In other examples, the apparatus of <FIG> may be useful for detection of neural activity such as bladder volume afferent signalling, for example, for closed loop control of bladder prostheses.

Methods and apparatus according to embodiments of the present disclosure may use non-transitory computer-readable memory medium comprising instructions to cause processing apparatus to perform the specified steps.

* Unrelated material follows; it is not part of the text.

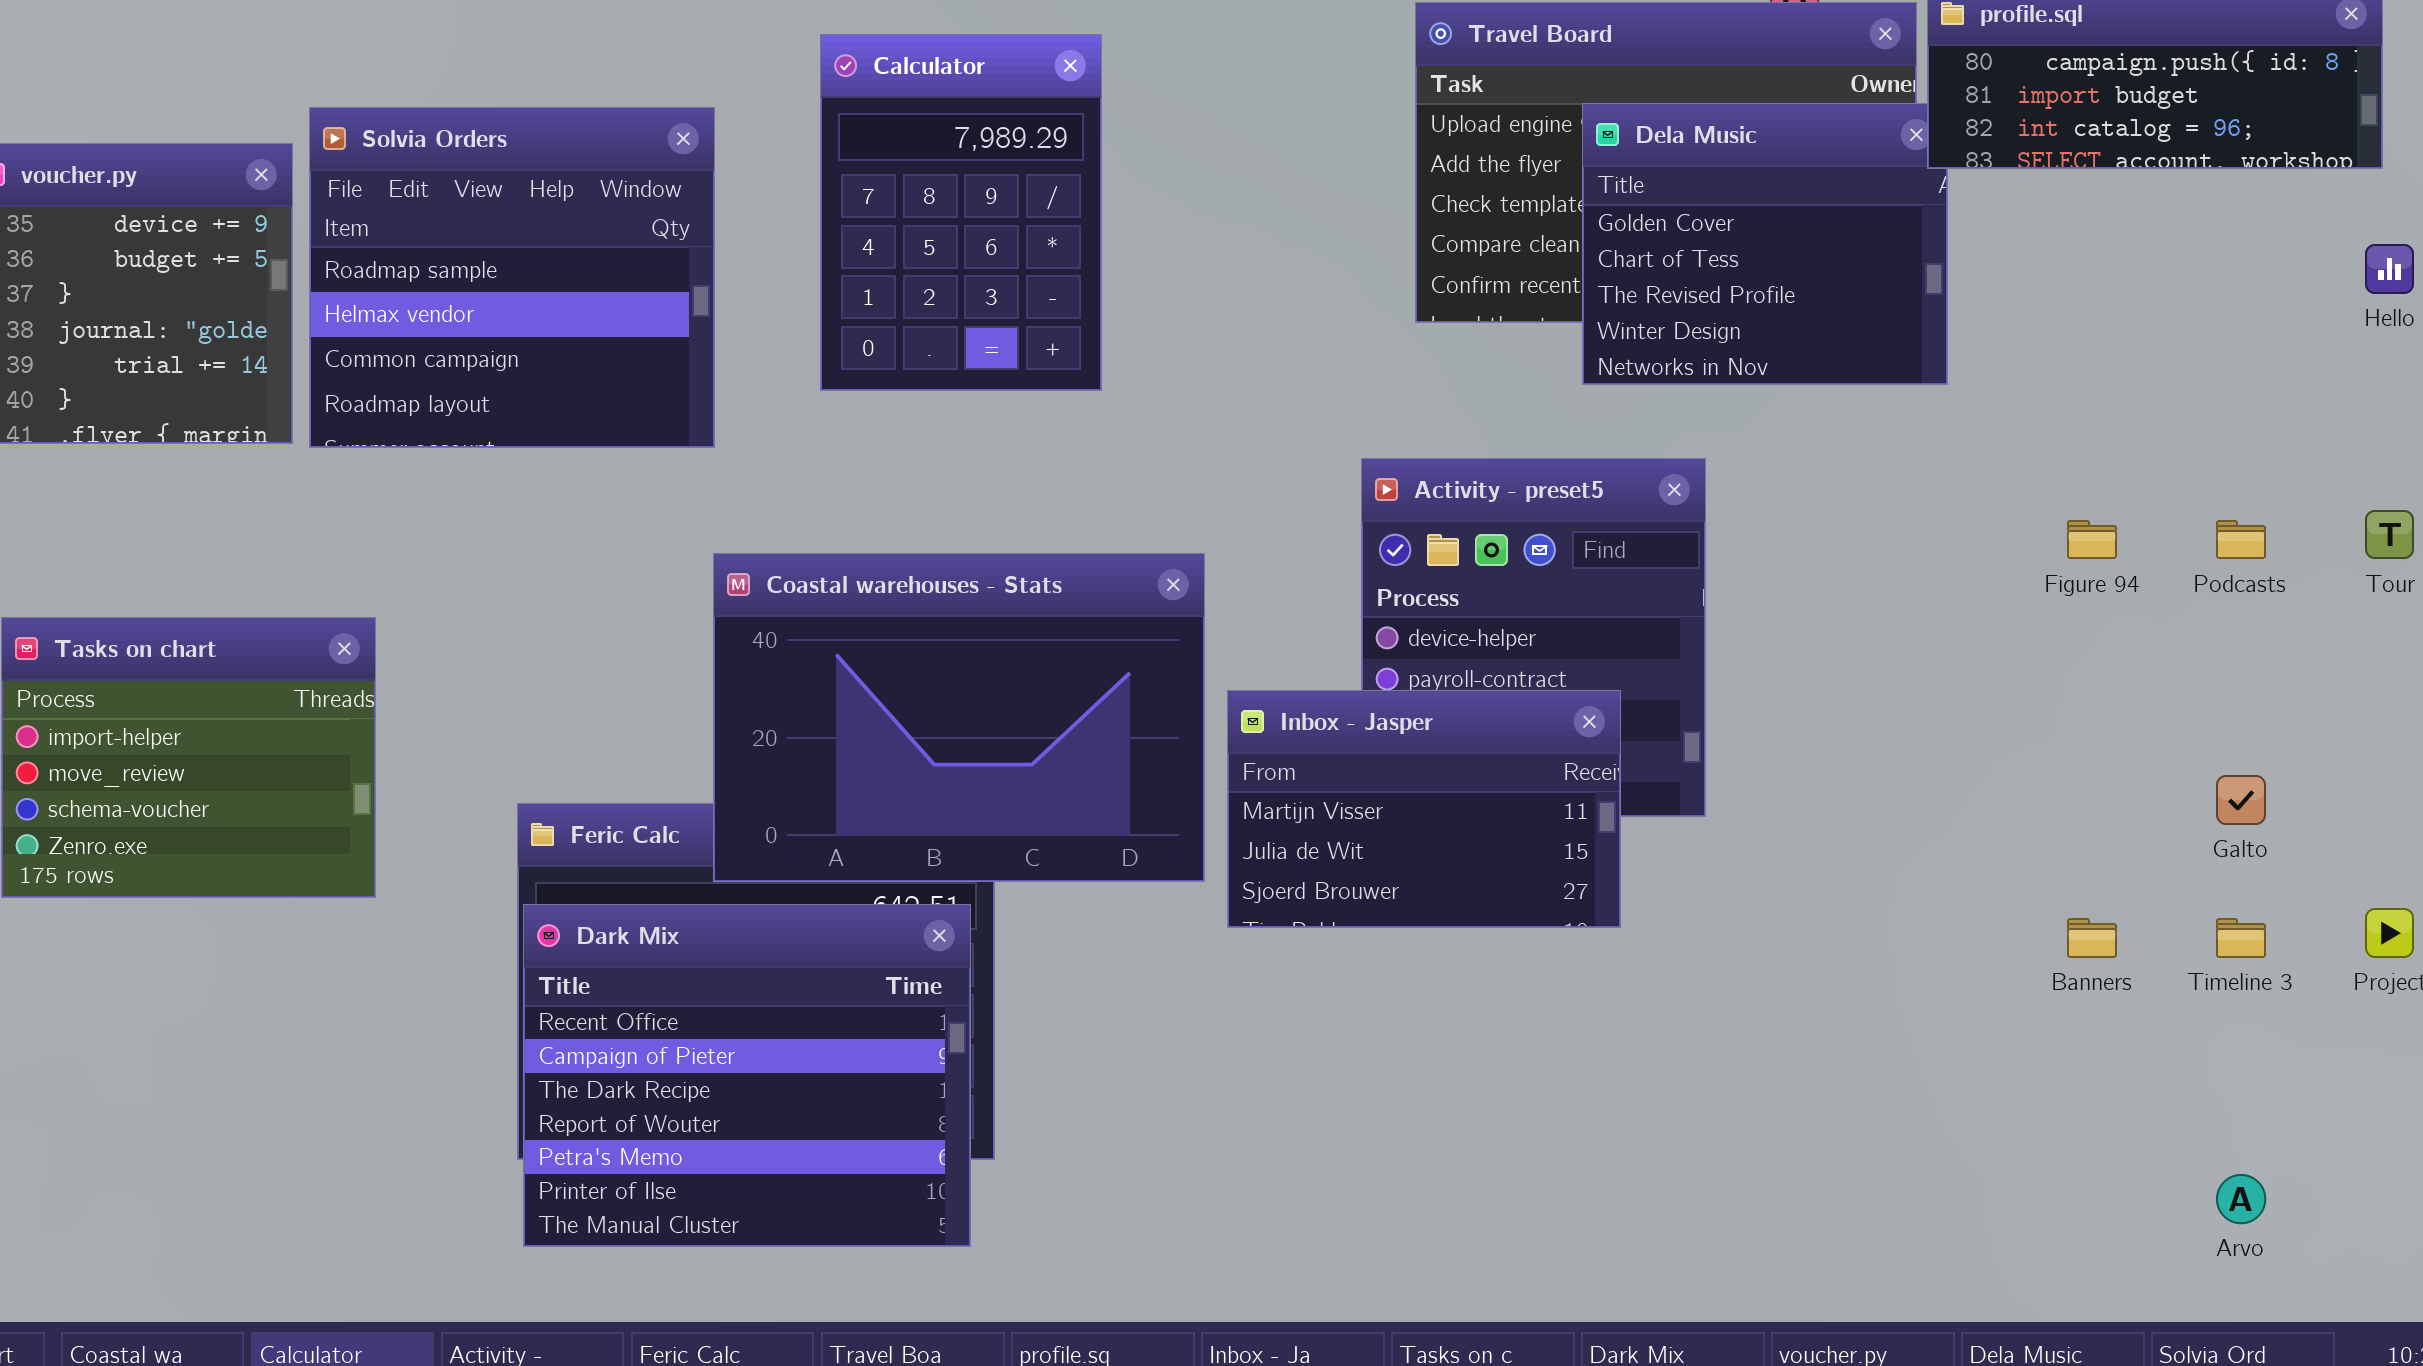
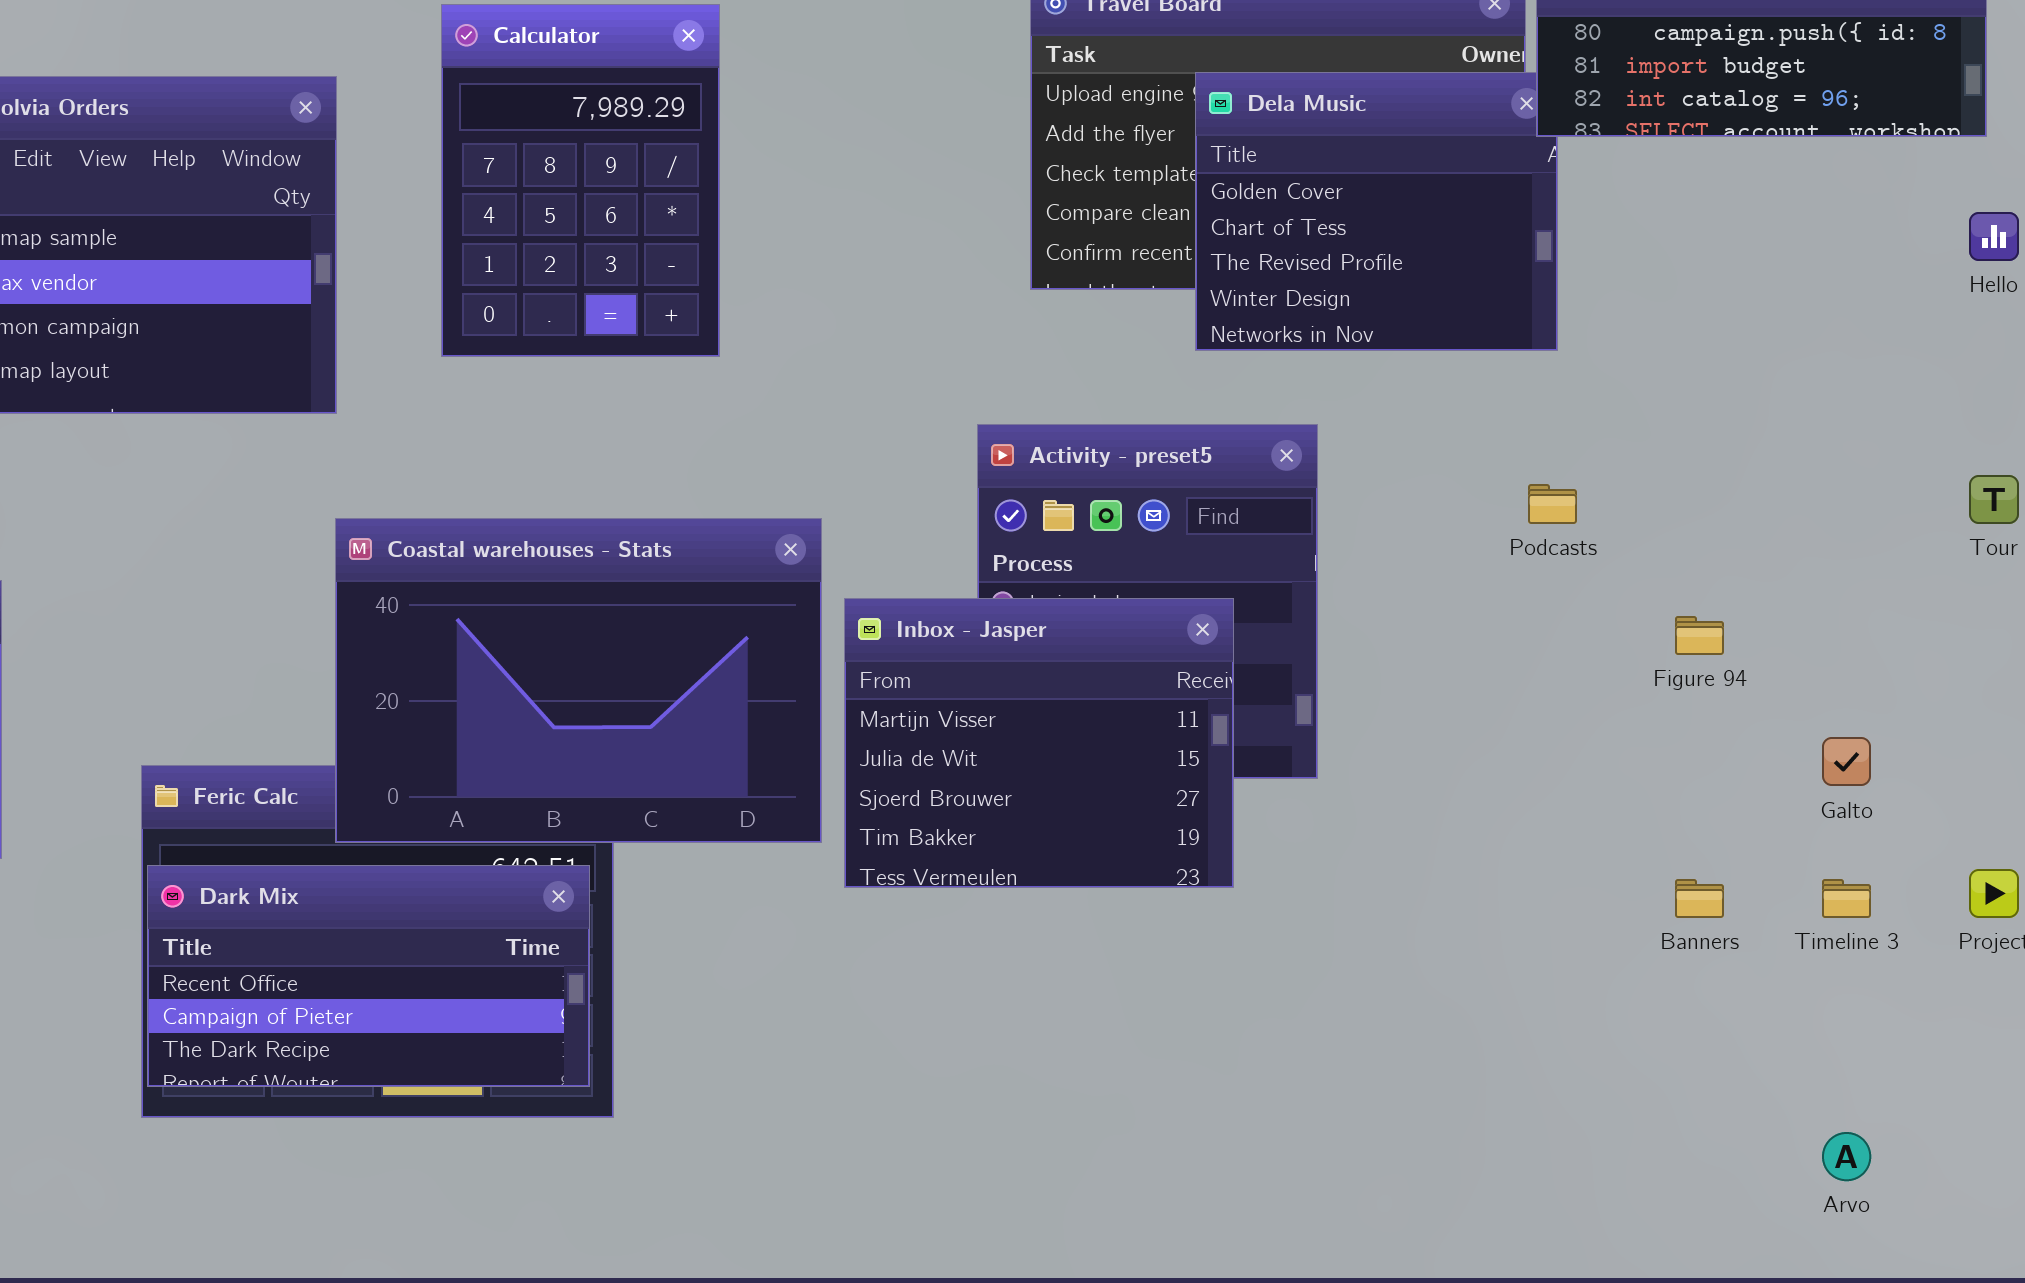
Figure 94: [2067,520,2117,559] -> [1675,616,1724,655], moved
Podcasts: [2216,520,2266,559] -> [1528,484,1577,524], moved
Inbox - Jasper: [1227,690,1621,928] -> [844,598,1234,888], resized
Dark Mix: [523,904,971,1247] -> [147,865,590,1087], resized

In general processing apparatus used in the present disclosure may comprise one or more processors and/or data storage devices. The one or more processors may each comprise one or more processing modules and the one or more storage devices may each comprise one or more storage elements. The modules and storage elements may be at one site, e.g. in a single hand-held device, or distributed across multiple sites and interconnected by a communications network such as the internet.

Claim 1:
A method of detecting neural activity in a nerve, the method comprising:
receiving a first electrical signal (<NUM>) from a first pair of electrodes, the first pair of electrodes (<NUM>) comprising two first electrodes (<NUM>, <NUM>) located proximate each other along the nerve; and
receiving a second electrical signal (<NUM>) from a second pair of electrodes (<NUM>), the second pair of electrodes (<NUM>) comprising two second electrodes (<NUM>, <NUM>) located proximate each other along the nerve, wherein the second pair of electrodes (<NUM>) is spaced from the first pair of electrodes (<NUM>) along the nerve;
characterised in that the method further comprises:
applying a correlation analysis between the first and second electrical signals (<NUM>, <NUM>), including for at least one non-zero lag time, to obtain correlation data; and
detecting, from the correlation data, at least one neural signal indicative of neural activity in the nerve, the neural signal corresponding to increased correlation between the first and second signals at the at least one non-zero lag time.